◆ **PROBLEM STATEMENT**
Print the line that contains "mouse_move(314, 221)", then every line after it until the entries end, exactly as they read; do not include pictures.

———

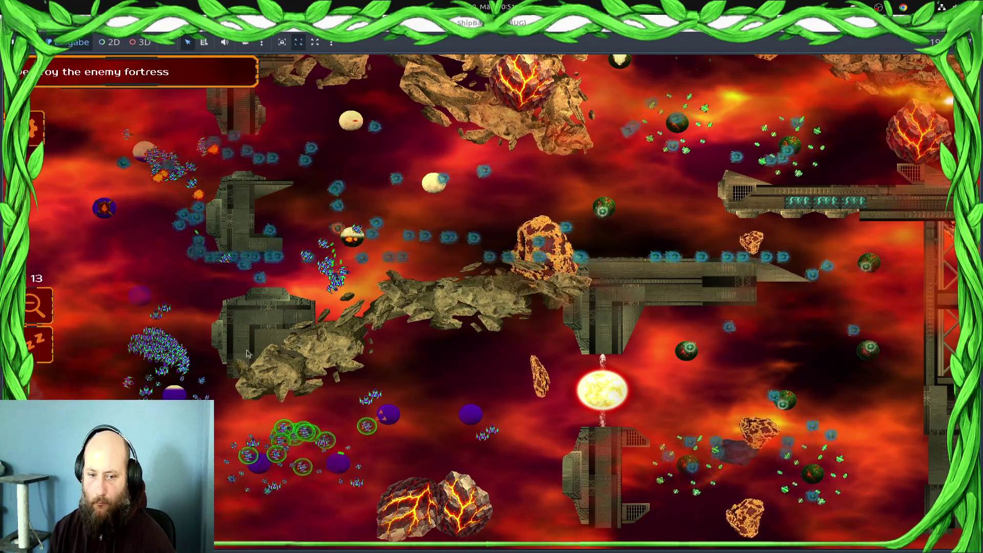
Select the left-side clusters and send fleets toward the lower and central planets
left_click_drag(195, 191, 126, 125)
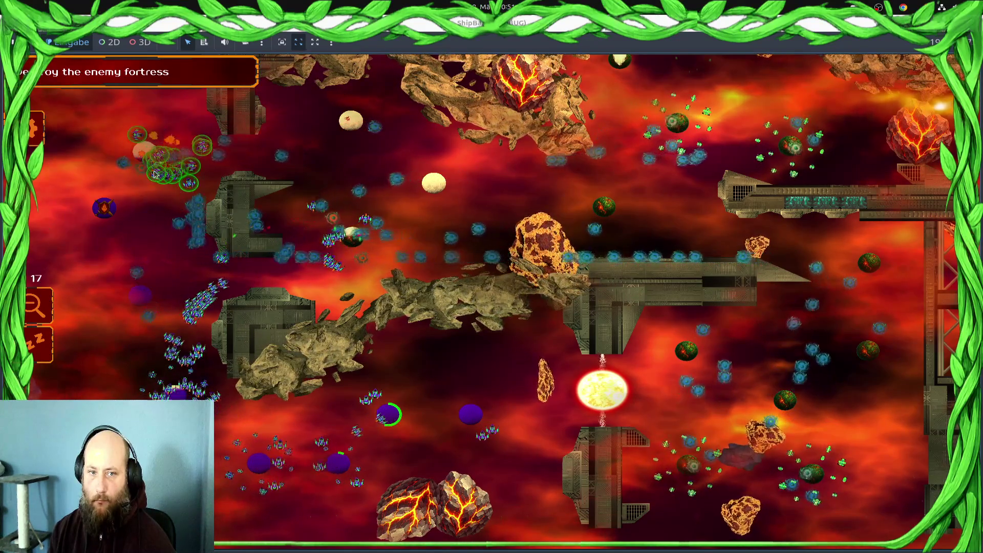
mouse_move(159, 326)
left_mouse_down()
mouse_move(279, 256)
mouse_move(314, 221)
left_mouse_up()
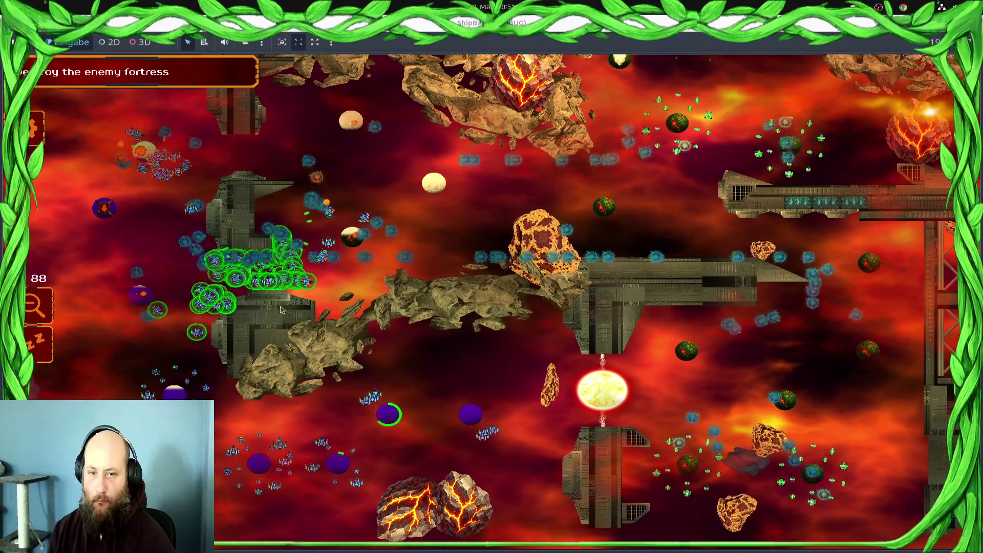
left_click_drag(311, 484, 307, 486)
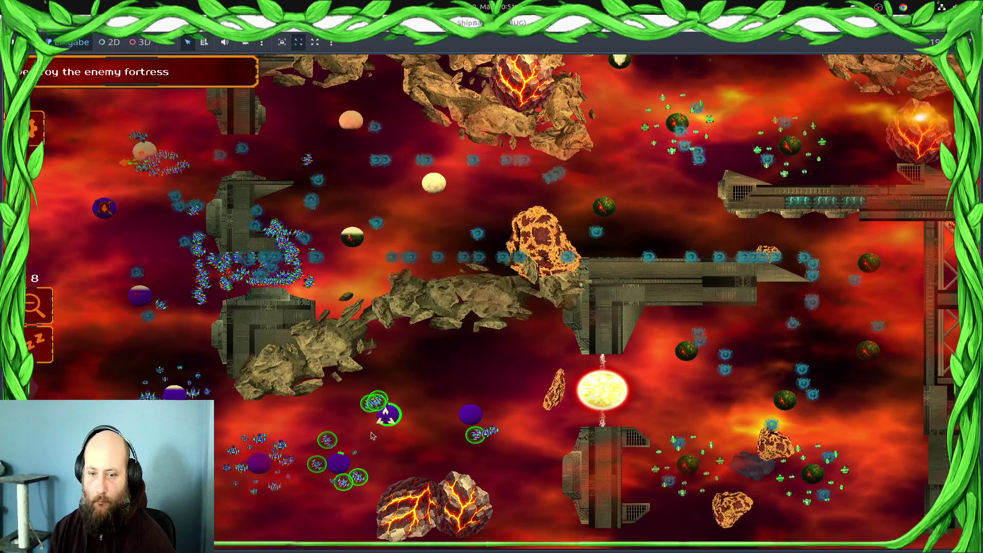
left_click_drag(343, 214, 363, 251)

———

◆ **RESPONSE FOR THIS EXERCISE**
mouse_move(314, 221)
left_mouse_up()
left_click_drag(311, 484, 307, 486)
left_click_drag(343, 214, 363, 251)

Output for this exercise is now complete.